Enlarge / Headquarters of ride-sharing know-how firm Uber within the South of Market (SoMa) neighborhood of San Francisco on October 13, 2017.

California voters decisively authorized a poll measure Tuesday permitting ride-hail providers like Uber and Lyft to deal with their drivers as impartial contractors, not staff. With 72 p.c of the vote counted, Proposition 22 is successful by a 58-percent to 42-percent margin. That is a sufficiently big lead for the Related Press to mission its passage.

Uber’s inventory rose 14 p.c in Wednesday buying and selling. Lyft is up 12 p.c.

The measure had heavy monetary backing from Uber, Lyft, and different “gig financial system” firms that make use of massive numbers of drivers. They funded each signature gathering and an costly advert blitz to persuade voters to assist it.

Prop. 22 rolls again AB 5—however just for drivers

That was a response to final 12 months’s passage of AB 5, a California legislation that codified a broad definition of employment below California legislation. The legislation made it rather more tough for firms to keep away from offering advantages like extra time pay and unemployment insurance coverage to their staff—not solely drivers however different professions throughout the California financial system. It additionally exempted a lot of white-collar professions from the brand new guidelines.

AB 5 was controversial as a result of it made it tough for freelance staff to take care of their independence. For instance, some freelance photographers and journalists lobbied California’s legislature to cross followup laws to permit them to keep impartial contractors.

Uber and Lyft argued that AB 5 would power them to completely rethink how they run their providers. Additionally they argued that the laws could be unhealthy for his or her drivers, most of whom worth the pliability of the present mannequin. If drivers turned staff, and subsequently eligible for a minimal wage, Uber and Lyft must extra intently supervise when and the place they drove. Drivers might lose the flexibility to activate the app every time and wherever they selected, the businesses mentioned.

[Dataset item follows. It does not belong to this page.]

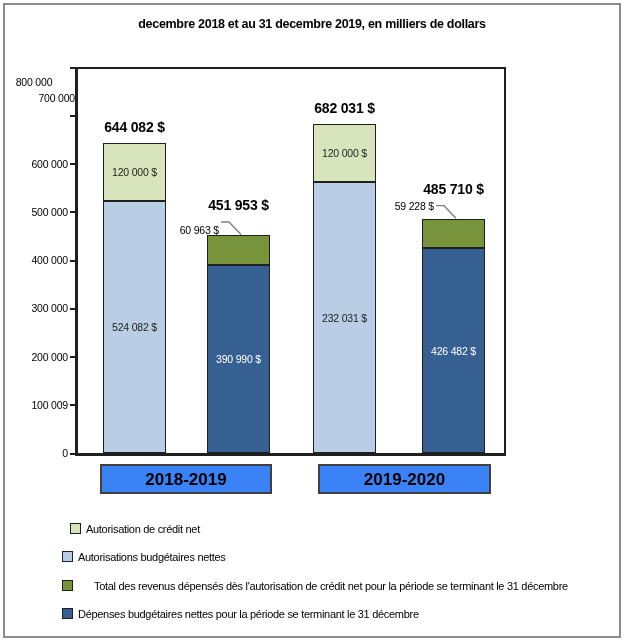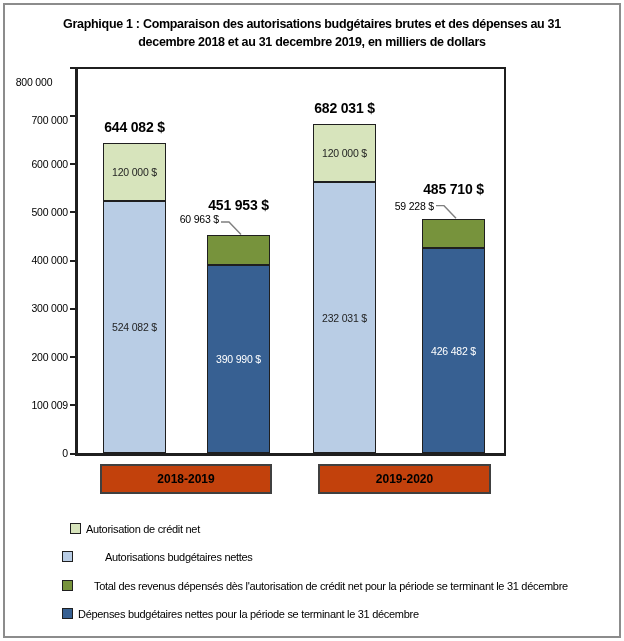"Graphique 1 : Comparaison des" div { html: <div>Graphique 1 : Comparaison des autorisations budgétaires brutes et des dépenses au 31</div> -> none }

Uber and Lyft warned that in the event that they have been pressured to adjust to the legislation earlier than November’s election they must shut down operations in California in an effort to reorganize the service. A final-minute ruling in August allowed the businesses to proceed with their present mannequin till the election.

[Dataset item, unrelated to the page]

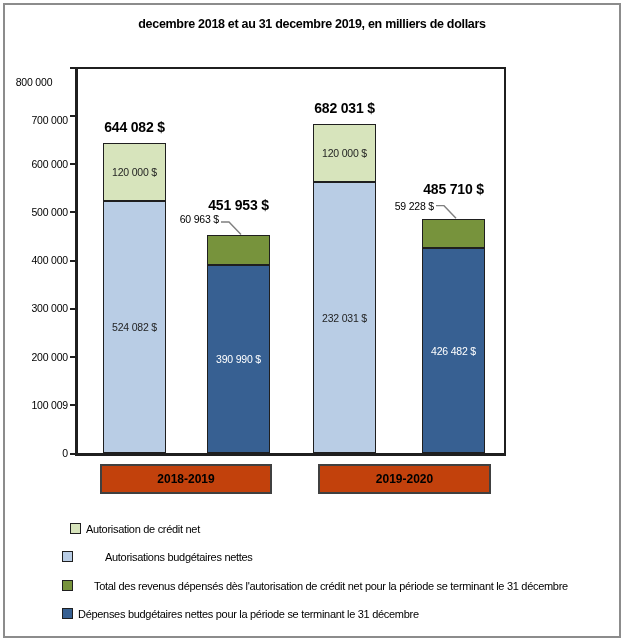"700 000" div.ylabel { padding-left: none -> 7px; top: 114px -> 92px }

This is how we described Proposition 22 again in August:

The November poll initiative would strip drivers of worker standing however supply them a number of the protections and advantages that include worker classification. Uber drivers could be assured to earn 120 p.c of California’s minimal wage whereas they’re finishing journeys. They might even be reimbursed for supply bills at a fee of 30 cents per mile, and staff that logged sufficient hours behind the wheel might get reimbursed for medical insurance premiums.

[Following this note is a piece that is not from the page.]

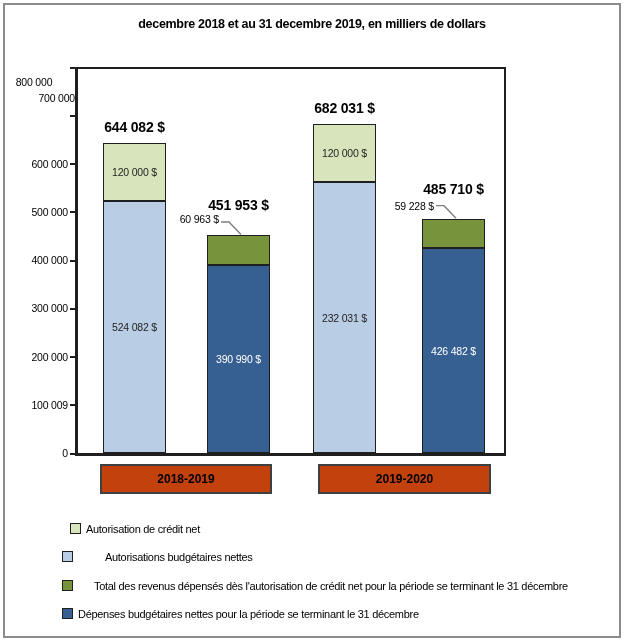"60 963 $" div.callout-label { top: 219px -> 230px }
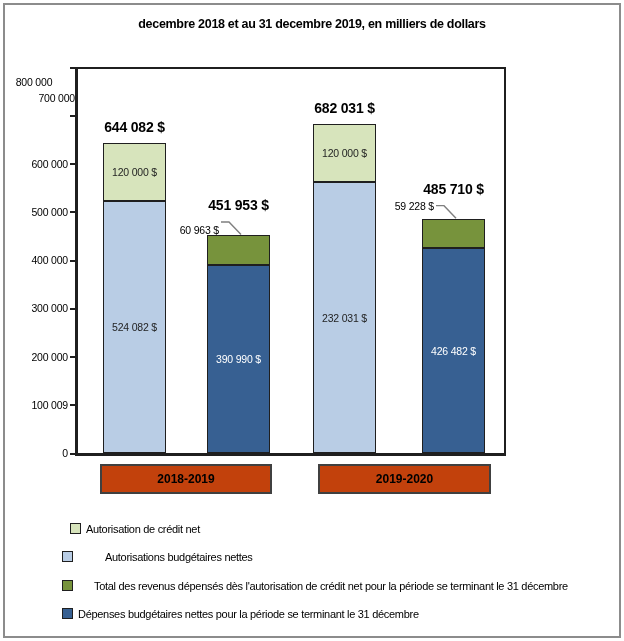"2018-2019" .cat-box { background: #c2410c -> #3b82f6; font-size: 12px -> 17px }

Nevertheless, below Uber’s proposal, drivers’ earnings wouldn’t be assured for time when they’re logged in to an app ready for an task. In consequence, drivers might nonetheless wind up making lower than minimal wage for the entire time they’re logged in to the app.

The proposition authorized by voters yesterday would not change AB 5 extra broadly. California legislation will proceed to make it tough for employers to categorise most kinds of lower-skilled staff as impartial contractors.